> [任务要求] 关于2021年宁夏新冠病毒测序质量的摘要中用到了哪些软件？请全部列出。

> [原文摘录]
2021年宁夏新型冠状病毒测序质量分析

Analysis of quality of novel coronavirus sequencing in Ningxia, 2021

目的 分析2021年宁夏新型冠状病毒(简称新冠病毒)测序质量,探索影响因素。方法 2021年10-12月宁夏44份新冠病毒核酸检测阳性样本,以新冠病毒基因组NC_045512.2为参考序列,使用Seqkit、Bowtie 2和Samtools软件统计各样本测序Reads数、基因组覆盖度和平均测序深度,用Ivar软件拼接生成新冠病毒全基因组序列后,使用Quast软件对其质量进行评估。结果 44份样本的ORF1ab基因CT值在14~35,测序Reads数在1.5 M~9.8 M,其中41份样本的基因组覆盖度均在99.0%以上、占93.18%;42份样本拼接后得到完整基因组、占95.45%,基因组分数均在99.00%以上;41份样本的平均测序深度在2 000 X以上、占90.91%。结论 44份样本测序质量较好,病毒载量和病毒序列完整度是影响2021年宁夏新冠病毒测序质量最关键的因素,在基于捕获后进行新冠病毒全基因组测序中,测序Reads数达到1.5 M即可满足基因组拼接需要,继续增加测序Reads数对基因组拼接质量无明显提升。

Objective To analyze the quality of novel coronavirus sequencing in Ningxia, 2021, and explore the influencing factors. Methods Totall 44 positive samples of novel coronavirus PCR detection were selected for genome sequencing.Taking the novel coronavirus genome NC_045512.2 as the reference sequence, the software of Seqkit, Bowtie2 and Samtools were used to count the number of sequencing reads, the coverage and average sequencing depth of genome in each sample.The sequencing quality was evaluated by the software Quast after the genome sequence of novel coronavirus assembled by Ivar software. Results The CT values of ORF1ab genes in 44 samples ranged from 14 to 35, and the number of sequencing reads ranged from 1.5 M to 9.8 M, among which, 41 samples with the genome coverage over 99.0%, accounted for 93.18%,42 samples with complete genome after assembled, accounted for 95.45%, and the Genomic scores were all over 99.00%, 41samples with the average sequencing depth over 2 000 X, accounted for 90.91%. Conclusions The sequencing quality of the 44 samples was good, the viral load and the viral sequence integrity in Ningxia, 2021 are the critical factors affecting the sequencing quality of novel coronavirus. In capture-based whole-genome sequencing of novel coronavirus, the genome splicing meet the needs if the reads number of sequencing reach 1.5 M. There is no significant improvement for the quality of genome splicing, if the reads number of sequencing increases.

> [给定信息]
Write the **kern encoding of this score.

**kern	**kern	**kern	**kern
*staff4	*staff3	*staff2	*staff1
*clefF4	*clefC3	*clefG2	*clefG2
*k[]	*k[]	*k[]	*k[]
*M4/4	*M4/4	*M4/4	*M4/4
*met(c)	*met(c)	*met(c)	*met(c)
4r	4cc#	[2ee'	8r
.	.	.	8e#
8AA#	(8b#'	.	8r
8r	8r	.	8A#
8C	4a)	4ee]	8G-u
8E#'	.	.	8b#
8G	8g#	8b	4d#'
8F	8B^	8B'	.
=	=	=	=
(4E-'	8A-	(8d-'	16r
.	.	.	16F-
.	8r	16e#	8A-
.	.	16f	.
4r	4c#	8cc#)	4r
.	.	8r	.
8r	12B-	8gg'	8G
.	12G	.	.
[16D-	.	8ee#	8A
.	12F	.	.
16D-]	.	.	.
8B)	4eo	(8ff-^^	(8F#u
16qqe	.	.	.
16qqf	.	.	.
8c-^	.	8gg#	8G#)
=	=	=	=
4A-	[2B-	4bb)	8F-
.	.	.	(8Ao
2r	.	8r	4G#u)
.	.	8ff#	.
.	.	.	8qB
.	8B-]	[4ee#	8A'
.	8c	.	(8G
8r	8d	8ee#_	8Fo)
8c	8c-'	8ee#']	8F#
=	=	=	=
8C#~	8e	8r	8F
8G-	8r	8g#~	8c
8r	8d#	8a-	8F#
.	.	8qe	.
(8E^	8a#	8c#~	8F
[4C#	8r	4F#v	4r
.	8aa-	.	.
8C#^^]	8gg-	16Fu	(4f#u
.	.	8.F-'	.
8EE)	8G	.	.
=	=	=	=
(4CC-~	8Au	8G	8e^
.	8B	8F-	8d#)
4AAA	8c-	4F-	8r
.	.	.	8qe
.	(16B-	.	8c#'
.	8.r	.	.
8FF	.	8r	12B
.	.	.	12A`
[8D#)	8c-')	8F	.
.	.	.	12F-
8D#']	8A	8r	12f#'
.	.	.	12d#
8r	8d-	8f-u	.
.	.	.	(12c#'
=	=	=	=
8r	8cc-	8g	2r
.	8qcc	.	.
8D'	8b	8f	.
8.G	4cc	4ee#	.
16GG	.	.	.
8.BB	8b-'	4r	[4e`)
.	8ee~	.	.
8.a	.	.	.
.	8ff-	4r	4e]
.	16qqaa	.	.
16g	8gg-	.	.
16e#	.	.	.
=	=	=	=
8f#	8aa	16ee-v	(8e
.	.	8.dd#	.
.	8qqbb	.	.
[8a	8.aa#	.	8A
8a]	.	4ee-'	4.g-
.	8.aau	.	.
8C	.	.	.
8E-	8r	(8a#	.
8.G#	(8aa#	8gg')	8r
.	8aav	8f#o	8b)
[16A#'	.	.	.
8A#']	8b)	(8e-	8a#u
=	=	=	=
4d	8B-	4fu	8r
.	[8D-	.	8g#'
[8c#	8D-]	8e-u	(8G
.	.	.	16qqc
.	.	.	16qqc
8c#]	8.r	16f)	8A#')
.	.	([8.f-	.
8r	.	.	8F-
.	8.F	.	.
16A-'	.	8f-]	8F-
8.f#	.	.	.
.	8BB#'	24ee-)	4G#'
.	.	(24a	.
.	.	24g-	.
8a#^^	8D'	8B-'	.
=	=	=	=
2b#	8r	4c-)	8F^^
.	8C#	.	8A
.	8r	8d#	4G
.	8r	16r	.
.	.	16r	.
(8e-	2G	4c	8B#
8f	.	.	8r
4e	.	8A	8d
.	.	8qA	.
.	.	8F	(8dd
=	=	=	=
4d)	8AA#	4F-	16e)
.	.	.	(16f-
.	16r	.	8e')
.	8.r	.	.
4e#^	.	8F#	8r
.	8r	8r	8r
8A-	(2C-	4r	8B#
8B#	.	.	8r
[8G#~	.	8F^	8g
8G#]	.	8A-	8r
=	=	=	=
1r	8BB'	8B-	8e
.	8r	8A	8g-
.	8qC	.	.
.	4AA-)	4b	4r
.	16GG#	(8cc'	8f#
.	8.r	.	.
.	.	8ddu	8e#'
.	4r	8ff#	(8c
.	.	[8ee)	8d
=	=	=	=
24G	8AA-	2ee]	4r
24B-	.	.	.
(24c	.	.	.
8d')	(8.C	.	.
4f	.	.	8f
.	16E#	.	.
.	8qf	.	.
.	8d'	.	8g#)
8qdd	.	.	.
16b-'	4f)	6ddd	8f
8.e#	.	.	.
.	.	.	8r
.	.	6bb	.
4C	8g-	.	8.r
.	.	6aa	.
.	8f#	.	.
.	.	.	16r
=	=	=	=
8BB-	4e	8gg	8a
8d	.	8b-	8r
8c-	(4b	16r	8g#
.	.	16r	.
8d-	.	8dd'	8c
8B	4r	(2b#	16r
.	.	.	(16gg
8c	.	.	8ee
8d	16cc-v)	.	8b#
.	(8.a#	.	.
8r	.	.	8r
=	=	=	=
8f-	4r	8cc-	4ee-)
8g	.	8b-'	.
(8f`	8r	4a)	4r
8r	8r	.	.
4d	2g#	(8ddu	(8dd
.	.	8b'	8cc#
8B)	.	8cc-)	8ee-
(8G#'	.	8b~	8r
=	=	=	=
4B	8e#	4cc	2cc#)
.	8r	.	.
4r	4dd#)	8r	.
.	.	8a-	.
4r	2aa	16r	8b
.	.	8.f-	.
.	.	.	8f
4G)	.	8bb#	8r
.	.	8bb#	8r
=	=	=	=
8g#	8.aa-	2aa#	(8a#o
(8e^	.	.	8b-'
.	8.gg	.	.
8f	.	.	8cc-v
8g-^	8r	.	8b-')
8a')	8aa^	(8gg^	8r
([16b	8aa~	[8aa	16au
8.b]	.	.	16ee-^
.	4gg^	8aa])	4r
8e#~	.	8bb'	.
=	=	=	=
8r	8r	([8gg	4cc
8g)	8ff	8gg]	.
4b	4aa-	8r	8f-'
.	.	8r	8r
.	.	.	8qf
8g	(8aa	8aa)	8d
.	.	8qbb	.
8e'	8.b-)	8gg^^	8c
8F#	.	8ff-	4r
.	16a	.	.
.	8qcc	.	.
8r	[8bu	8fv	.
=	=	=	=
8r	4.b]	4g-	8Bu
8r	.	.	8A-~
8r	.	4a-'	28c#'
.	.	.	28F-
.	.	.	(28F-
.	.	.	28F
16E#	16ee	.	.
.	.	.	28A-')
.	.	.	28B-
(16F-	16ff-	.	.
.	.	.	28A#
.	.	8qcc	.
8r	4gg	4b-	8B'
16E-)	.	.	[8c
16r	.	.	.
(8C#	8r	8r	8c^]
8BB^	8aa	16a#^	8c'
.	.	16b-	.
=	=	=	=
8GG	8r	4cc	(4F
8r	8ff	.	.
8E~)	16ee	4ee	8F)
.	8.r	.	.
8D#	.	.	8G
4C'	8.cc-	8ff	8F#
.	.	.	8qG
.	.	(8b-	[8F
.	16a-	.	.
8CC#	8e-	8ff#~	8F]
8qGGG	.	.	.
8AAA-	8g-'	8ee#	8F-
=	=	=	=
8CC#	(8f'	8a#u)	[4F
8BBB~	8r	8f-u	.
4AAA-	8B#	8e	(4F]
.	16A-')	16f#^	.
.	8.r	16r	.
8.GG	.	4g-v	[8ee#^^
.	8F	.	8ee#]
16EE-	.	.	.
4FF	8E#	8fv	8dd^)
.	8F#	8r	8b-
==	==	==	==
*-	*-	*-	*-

> [任务回答] Seqkit、Bowtie 2、Samtools、Ivar、Quast